One of the major aspects of my blog series was that land was worthless... I copied and pasted the Lennar CEO quote from big builder magazine and a link if you want to read the whole article...
Lennar CEO quote below
For the quarter ending Aug. 31, Lennar wrote off deposits and pre-acquisition costs on 15,000 home sites it no longer plans to buy. That adds up to a total of 24,000 home sites the company has abandoned in the first nine months of this year.
"We look at costs to develop a parcel of land and actually develop home sites and include in that the cost of building a home, and you get to the point where the residual value of the land itself–even in well located areas–is close to zero," says Lennar CEO Stuart Miller.
"Lennar has mothballed some large projects because the effective result of selling currently implies the land has zero value," says Stephen East, an analyst with Pali Research. "It also provides the company some accounting breathing room. By mothballing the projects, LEN is able to avoid taking impairment charges on the land that would reduce the value effectively to zero."
So the next time some clown laughs at you and says "oh yea, right that land is worthless... grunt... it has no value... grunt".... just attach the link
Key points on raw land
- time value of money has a cost and it is steep
- interest expense (leverage) has a cost and it is steep
- property taxes and insurance have a cost
- your original feasibility determines what you will pay for land... so if you run the feasibility at a high price and pace and it is much lower price and pace, then the 3 points above will bury you
My example - A real deal in Florida
The deal is 600 raw lots at multiple sites. We start with 6 months of entitlement, followed by 6 months of development, then we would sell finished lots at 36 a quarter from the different sites. It takes around 4 years to get out of all the positions (sell all the finished lots). I ran the numbers and we could only pay 34,000 per raw lot to make this deal work (meet our profit threshold)............ but guess what..... if you ran the same deal and you entitled land for 6 months, followed by 6 months of development..... however, KEY POINT... found one or multiple builders to take down all 600 lots at the end of development instead of over 4 years... we could pay up to 67,000 per raw lot (twice as much)... this is why so many people lose their a$$ in the land game... if you make the wrong assumptions and you paid the 67,000 and couldn't unload... you are dead... this is no different from a builder who paid for land based on the wrong sales price and pace assumptions and now finds he can't meet those expectations
Most of the land decisions were done with high velocity and rising sales prices - killer for IRR models. Doubt many of the young MBAs doing the modeling had seen risk or RE slowdowns/declines before.

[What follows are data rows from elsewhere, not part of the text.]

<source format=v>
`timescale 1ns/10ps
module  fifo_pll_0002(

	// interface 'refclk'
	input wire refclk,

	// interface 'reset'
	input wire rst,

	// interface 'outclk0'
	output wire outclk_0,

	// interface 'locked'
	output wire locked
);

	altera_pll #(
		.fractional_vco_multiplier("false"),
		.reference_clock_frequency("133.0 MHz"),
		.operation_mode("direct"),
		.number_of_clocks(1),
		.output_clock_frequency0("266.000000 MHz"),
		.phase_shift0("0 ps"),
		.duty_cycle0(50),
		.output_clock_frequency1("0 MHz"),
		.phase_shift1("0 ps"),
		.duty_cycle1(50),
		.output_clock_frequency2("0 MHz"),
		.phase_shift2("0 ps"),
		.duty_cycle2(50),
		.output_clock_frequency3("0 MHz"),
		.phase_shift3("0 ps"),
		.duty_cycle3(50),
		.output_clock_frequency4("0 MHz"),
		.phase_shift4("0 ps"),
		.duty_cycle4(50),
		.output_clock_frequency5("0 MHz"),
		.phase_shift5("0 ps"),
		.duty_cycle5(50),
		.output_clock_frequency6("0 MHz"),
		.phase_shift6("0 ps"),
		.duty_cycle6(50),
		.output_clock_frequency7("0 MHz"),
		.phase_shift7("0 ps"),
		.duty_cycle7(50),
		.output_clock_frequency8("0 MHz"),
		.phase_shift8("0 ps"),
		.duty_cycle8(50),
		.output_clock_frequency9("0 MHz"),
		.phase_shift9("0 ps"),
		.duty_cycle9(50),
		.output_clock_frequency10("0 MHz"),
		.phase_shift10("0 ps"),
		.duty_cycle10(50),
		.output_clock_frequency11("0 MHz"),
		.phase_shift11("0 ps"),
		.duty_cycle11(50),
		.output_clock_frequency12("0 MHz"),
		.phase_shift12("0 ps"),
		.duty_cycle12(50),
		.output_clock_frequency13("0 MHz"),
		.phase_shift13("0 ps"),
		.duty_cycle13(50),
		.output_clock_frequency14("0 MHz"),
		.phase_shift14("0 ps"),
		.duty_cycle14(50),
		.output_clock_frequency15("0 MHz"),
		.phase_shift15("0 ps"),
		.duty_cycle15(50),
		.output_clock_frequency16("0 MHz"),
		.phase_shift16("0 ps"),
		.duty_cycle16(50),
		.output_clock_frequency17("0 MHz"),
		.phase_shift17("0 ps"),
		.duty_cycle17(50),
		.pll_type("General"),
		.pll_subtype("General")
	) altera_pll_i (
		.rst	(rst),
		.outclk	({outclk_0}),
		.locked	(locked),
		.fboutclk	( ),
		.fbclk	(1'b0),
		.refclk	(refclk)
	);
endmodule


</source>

Execs didn't want to admit and slow the pipeline - easier to bail out when bonuses stopped - heck - golden handshake is often better than no bonus year.

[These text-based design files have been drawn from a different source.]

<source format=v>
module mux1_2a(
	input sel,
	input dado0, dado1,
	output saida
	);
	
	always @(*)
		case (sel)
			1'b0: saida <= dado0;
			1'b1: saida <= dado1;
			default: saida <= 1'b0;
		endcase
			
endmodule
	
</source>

Now look at how the CDOs were modelled on Wall Street!
Posted by: Sippn | November 13, 2007 at 01:28 PM
The funny part is that you don't have to live through a slow down. All you have to do is study your history. RIF - Reading is Fundamental!

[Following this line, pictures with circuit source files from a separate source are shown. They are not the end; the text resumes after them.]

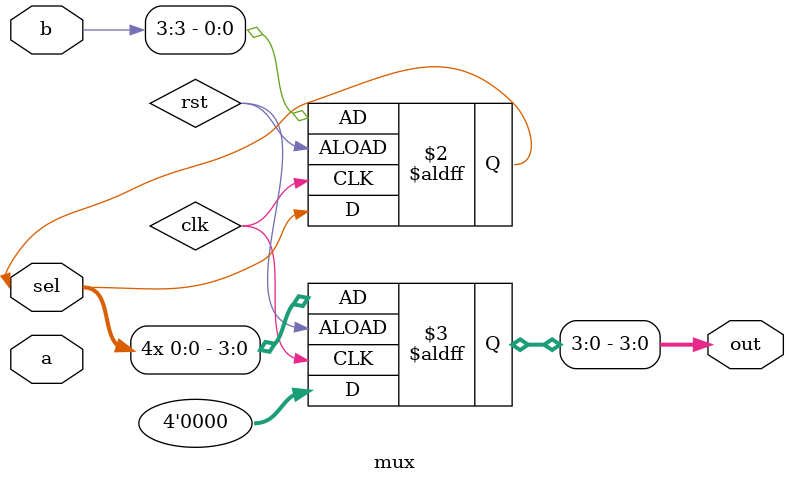
<source format=v>
module mux( 
input [4:0] a, b,
input sel,
output [4:0] out );
// When sel=0, assign a to out. 
// When sel=1, assign b to out.
always @(posedge clk or negedge rst) begin
  if (rst) begin
    out[0] <= 0;
    out[1] <= 0;
    out[2] <= 0;
    out[3] <= 0;
  end
  else begin
    sel <= a[0];
    sel <= b[0];
    sel <= a[1];
    sel <= b[1];
    sel <= a[2];
    sel <= b[2];
    sel <= a[3];
    sel <= b[3];
    out[0] <= sel;
    out[1] <= sel;
    out[2] <= sel;
    out[3] <= sel;
  end
end

endmodule

</source>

Sometime in the next day two, I will post a complete analysis Lennar, probably the most extensive available on the web. I will point out that spreadsheets can only take you so far. Case in point, what the price to book value tells you (Even adjusted) versus what grandma's good 'ole common sense will tell you. Lennar is close to practically insolvent.
Posted by: Reggie | November 13, 2007 at 04:18 PM
Reggie,
Land has no value. Agreed. But why then does NVR, a DC based homebuilder, with options on land as its model, still trade at 2.5X book value?
Posted by: DB | December 04, 2007 at 10:49 AM
NVR is a better managed company than many of its peers. Much of its inventory is of a vintage before the boom peak, so they have a much lower cost basis than Lennar, et. al., and they have cash. Due to the fact that they didn't binge on debt during the peak of the boom to buy land and hide the risk and losses in a bunch of off balance sheet vehicles, they are in a much better position than the average public builder.